Lesser known linux commands : od

od dumps file in octal and other formats. od can be used to
view file contents byte-by-byte in different formats – character,
octal or hexadecimal numbers.

e.g
$ od -c hello.c

0000000 # i n c l u d e < s t d i o . h
0000020 > \n # t h i s i s f i r s t
0000040 \t p r o g r a m e \n i n t m
0000060 a i n ( ) { \n \t p r i n t f ( ”
0000100 H e l l o w o r l d \ n ” ; \n }
0000120 \n
0000121

Here I am using -c option to display in character format.
Now compare the above with simple cat output

$ cat hello.c
#include<stdio.h>
#this is first programe
int main(){
printf(“Helloworld\n”;
}

Under cat output you can see spaces between ‘first’ and ‘programme’. Acutually it is a space and tab character and not just spaces. This is clearly visible in od output – 0000040 line.
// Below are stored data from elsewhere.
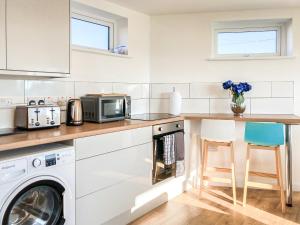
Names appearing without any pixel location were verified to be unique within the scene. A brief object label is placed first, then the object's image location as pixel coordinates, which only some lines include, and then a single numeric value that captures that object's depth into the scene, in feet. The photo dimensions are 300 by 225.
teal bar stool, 9.73
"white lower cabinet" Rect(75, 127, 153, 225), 7.00
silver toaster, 7.16
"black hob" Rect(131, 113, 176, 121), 10.23
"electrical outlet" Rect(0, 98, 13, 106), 7.36
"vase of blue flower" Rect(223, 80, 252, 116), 11.20
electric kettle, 8.22
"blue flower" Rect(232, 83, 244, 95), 11.16
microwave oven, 8.86
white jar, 11.51
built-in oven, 9.71
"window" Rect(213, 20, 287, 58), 12.09
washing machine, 5.38
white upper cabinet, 6.64
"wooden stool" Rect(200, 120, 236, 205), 10.35
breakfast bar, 10.01
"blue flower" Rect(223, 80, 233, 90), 11.39
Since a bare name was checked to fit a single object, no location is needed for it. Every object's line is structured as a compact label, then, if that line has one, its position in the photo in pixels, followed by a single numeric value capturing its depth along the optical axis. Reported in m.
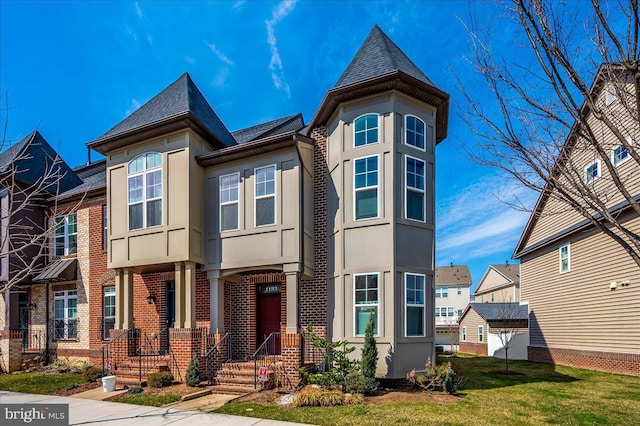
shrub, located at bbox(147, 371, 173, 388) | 11.66
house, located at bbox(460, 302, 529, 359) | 24.36
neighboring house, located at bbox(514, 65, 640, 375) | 13.91
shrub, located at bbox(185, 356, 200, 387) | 11.49
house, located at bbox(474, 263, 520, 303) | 42.47
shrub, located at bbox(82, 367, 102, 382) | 12.91
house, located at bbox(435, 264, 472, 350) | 53.72
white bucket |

Where is this useful? One situation where I use frequently is loading data from text files into database tables. Usually the text file data will contain one line per row and each column separted by a tab. Somehow, a tab may be present in the column data itself, thus upsetting the structure of the row (it has more tabs than the columns). Loading such data using any bulk insert options of most databases will fail.

An examination of the failing row using od can help us identify the extra tab. Using editor the tab can be removed and problem fixed.

od has several option like -x hexadecimal, -o octal etc.